Simply create a pipeline with a data lake sink, switch to one of the data exploration tool and start exploring your
data!
***
## Required input
This sink requires an event that provides a timestamp value (a field that is marked to be of type ``http://schema
.org/DateTime``.
***
## Configuration
### Dimensions
The fields which will be stored as dimensional values in the time series storage. Dimensions are typically identifiers
such as the ID of a sensor.
Dimensions support grouping in the data explorer, but will be converted to a text-based field and provide less advanced
filtering capabilities.
Be careful when modifying dimensions of existing pipelines! This might have impact on how you are able to view data in
the data explorer due to schema incompatibilities.
### Identifier
The name of the measurement (table) where the events are stored.
### Schema Update Options
The Schema Update Options dictate the behavior when encountering a measurement (table) with the same identifier.
#### Option 1: Update Schema
- **Description:** Overrides the existing schema.
- **Effect on Data:** The data remains in the data lake, but accessing old data is restricted to file export.
- **Impact on Features:** Other StreamPipes features, such as the Data Explorer, will only display the new event schema.
#### Option 2: Extend Existing Schema
- **Description:** Keeps old event fields in the event schema.
- **Strategy:** This follows an append-only strategy, allowing continued work with historic data.
- **Consideration:** Old properties may exist for which no new data is generated.
### Dimensions
Select fields which will be marked as dimensions. Dimensions reflect tags in the underlying time-series database.

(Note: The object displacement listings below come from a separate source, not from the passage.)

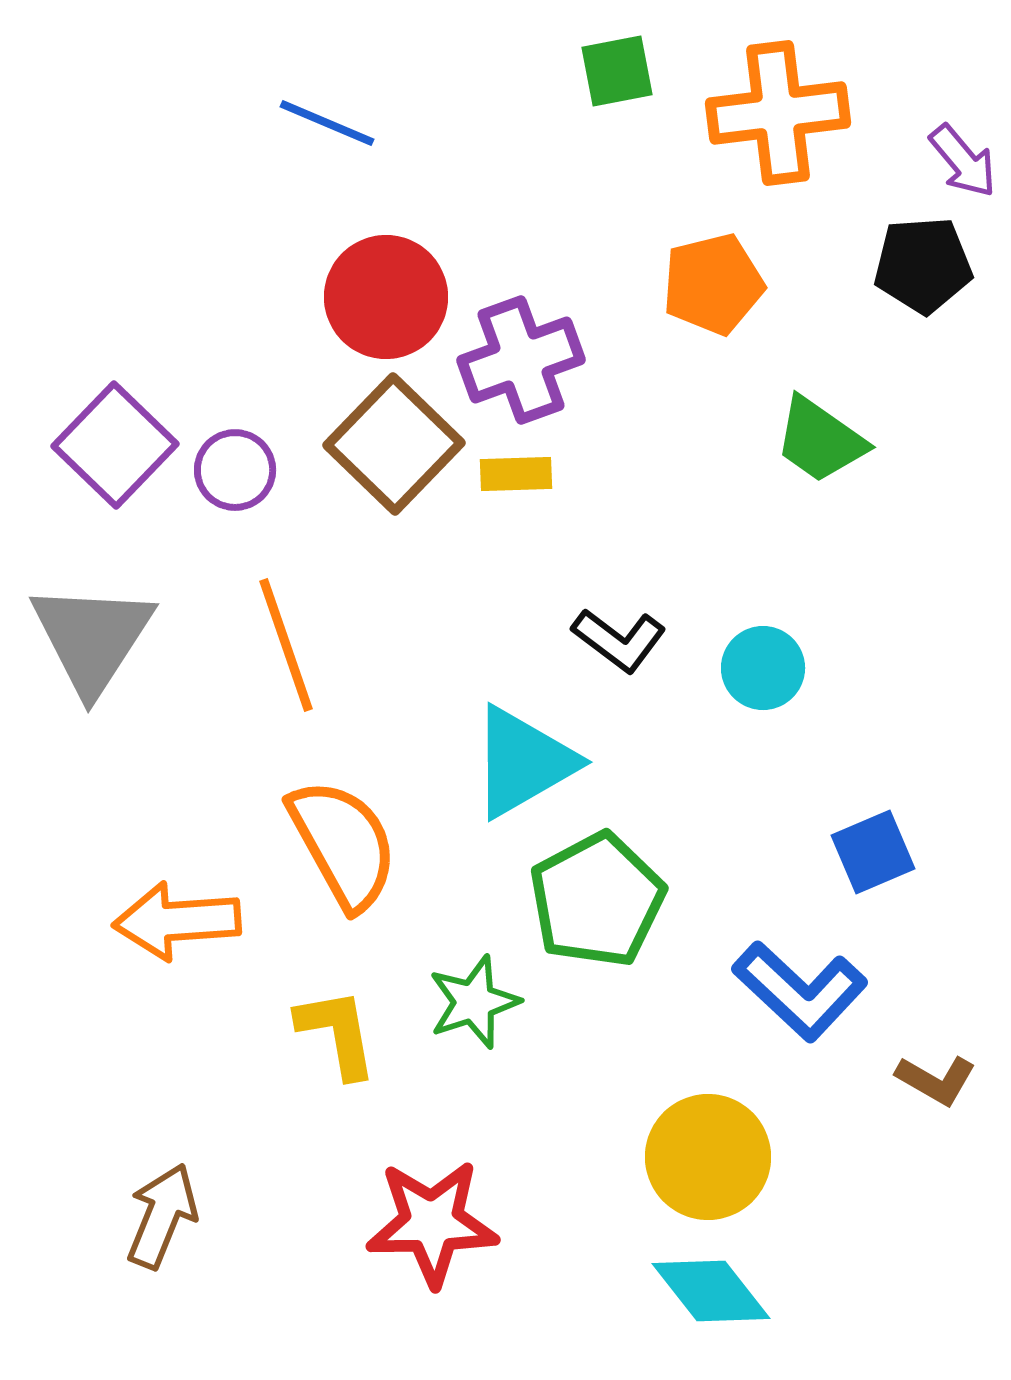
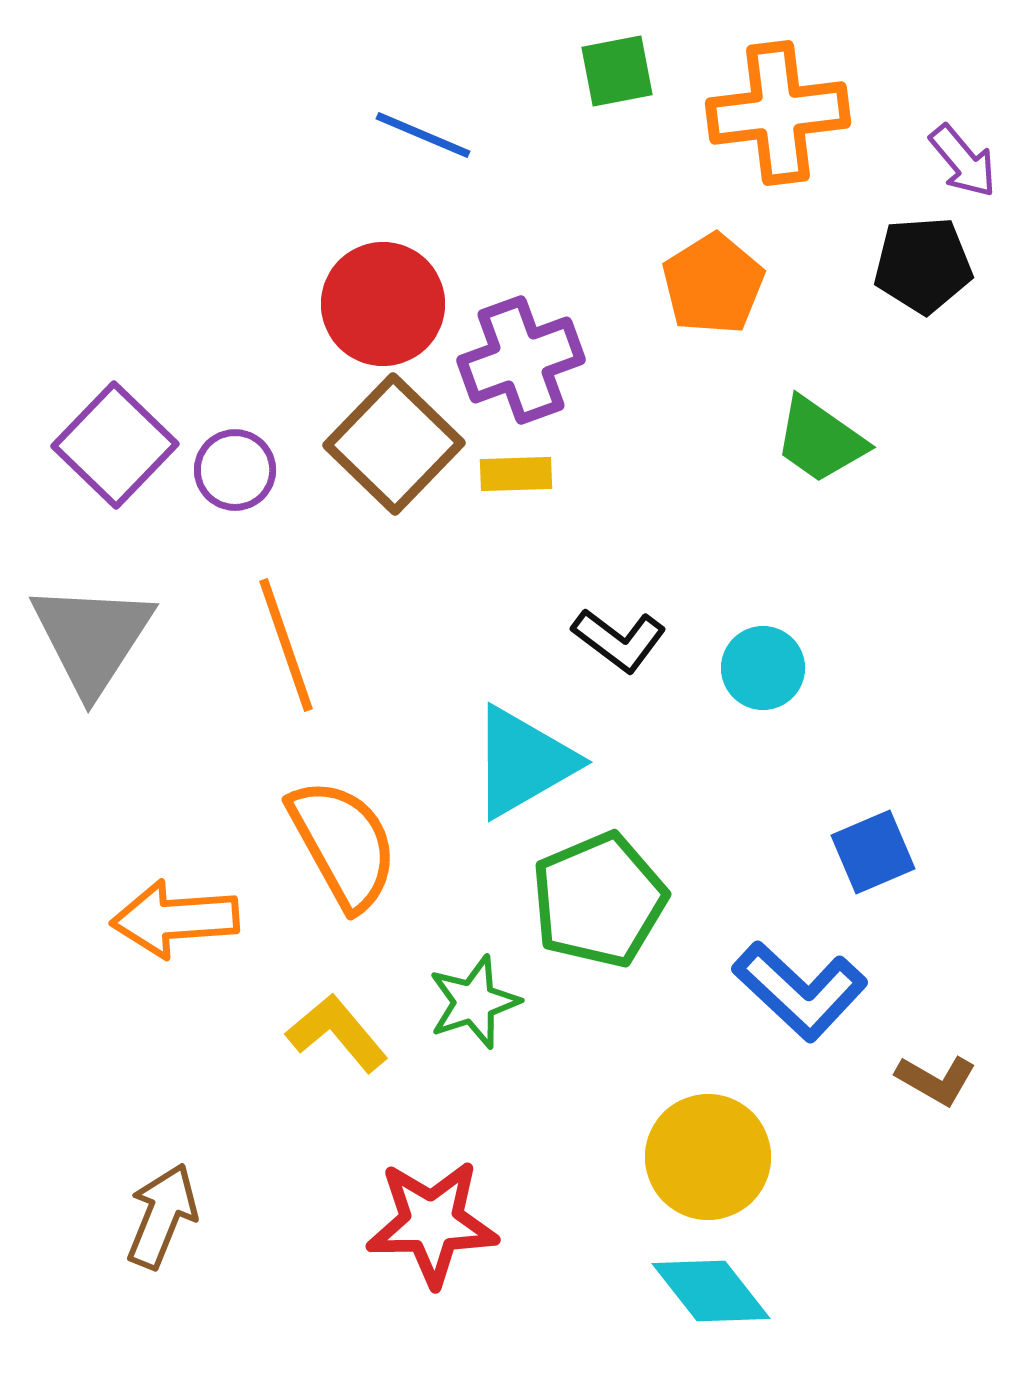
blue line: moved 96 px right, 12 px down
orange pentagon: rotated 18 degrees counterclockwise
red circle: moved 3 px left, 7 px down
green pentagon: moved 2 px right; rotated 5 degrees clockwise
orange arrow: moved 2 px left, 2 px up
yellow L-shape: rotated 30 degrees counterclockwise
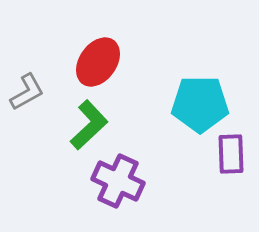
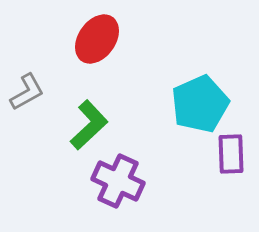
red ellipse: moved 1 px left, 23 px up
cyan pentagon: rotated 24 degrees counterclockwise
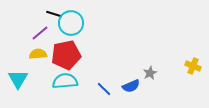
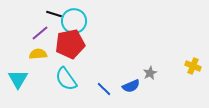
cyan circle: moved 3 px right, 2 px up
red pentagon: moved 4 px right, 11 px up
cyan semicircle: moved 1 px right, 2 px up; rotated 120 degrees counterclockwise
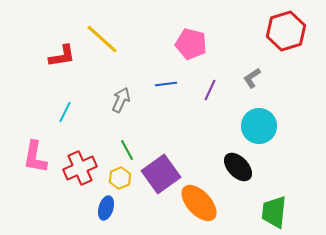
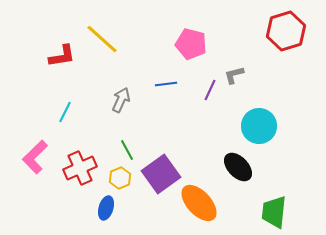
gray L-shape: moved 18 px left, 3 px up; rotated 20 degrees clockwise
pink L-shape: rotated 36 degrees clockwise
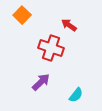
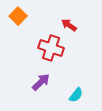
orange square: moved 4 px left, 1 px down
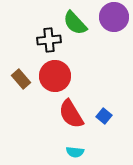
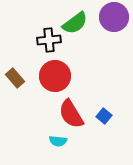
green semicircle: rotated 84 degrees counterclockwise
brown rectangle: moved 6 px left, 1 px up
cyan semicircle: moved 17 px left, 11 px up
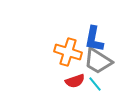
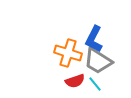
blue L-shape: rotated 16 degrees clockwise
orange cross: moved 1 px down
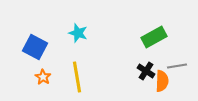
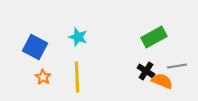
cyan star: moved 4 px down
yellow line: rotated 8 degrees clockwise
orange semicircle: rotated 70 degrees counterclockwise
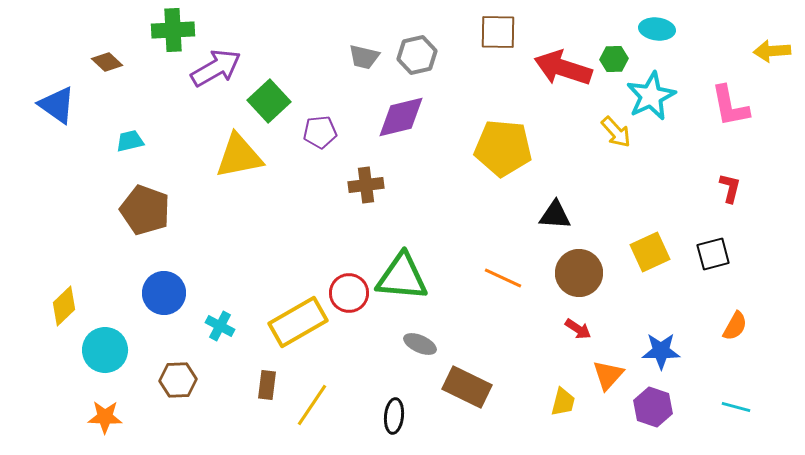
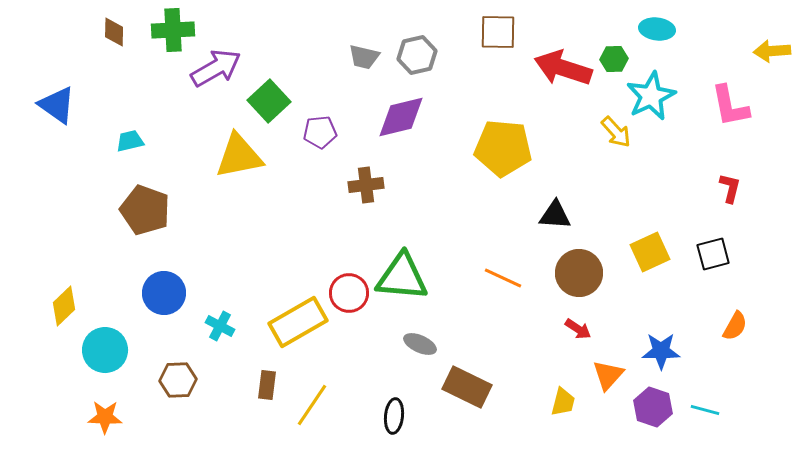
brown diamond at (107, 62): moved 7 px right, 30 px up; rotated 48 degrees clockwise
cyan line at (736, 407): moved 31 px left, 3 px down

Dimensions support grouping operations and can be used for fields with a limited set of values, e.g., boolean flags or
fields representing IDs. Dimensions are not a good choice for fields with a high number of different values since they
slow down database queries.
By default, all fields which are marked as dimensions in the metadata are chosen and can be manually overridden
with this configuration.
Data types which can be marked as dimensional values are booleans, integer, and strings.
### Ignore Duplicates
Before writing an event to the time series storage, a duplicate check is performed. By activating this option, only
fields having a different value than the previous event are stored.
This setting only affects measurement fields, not dimensions.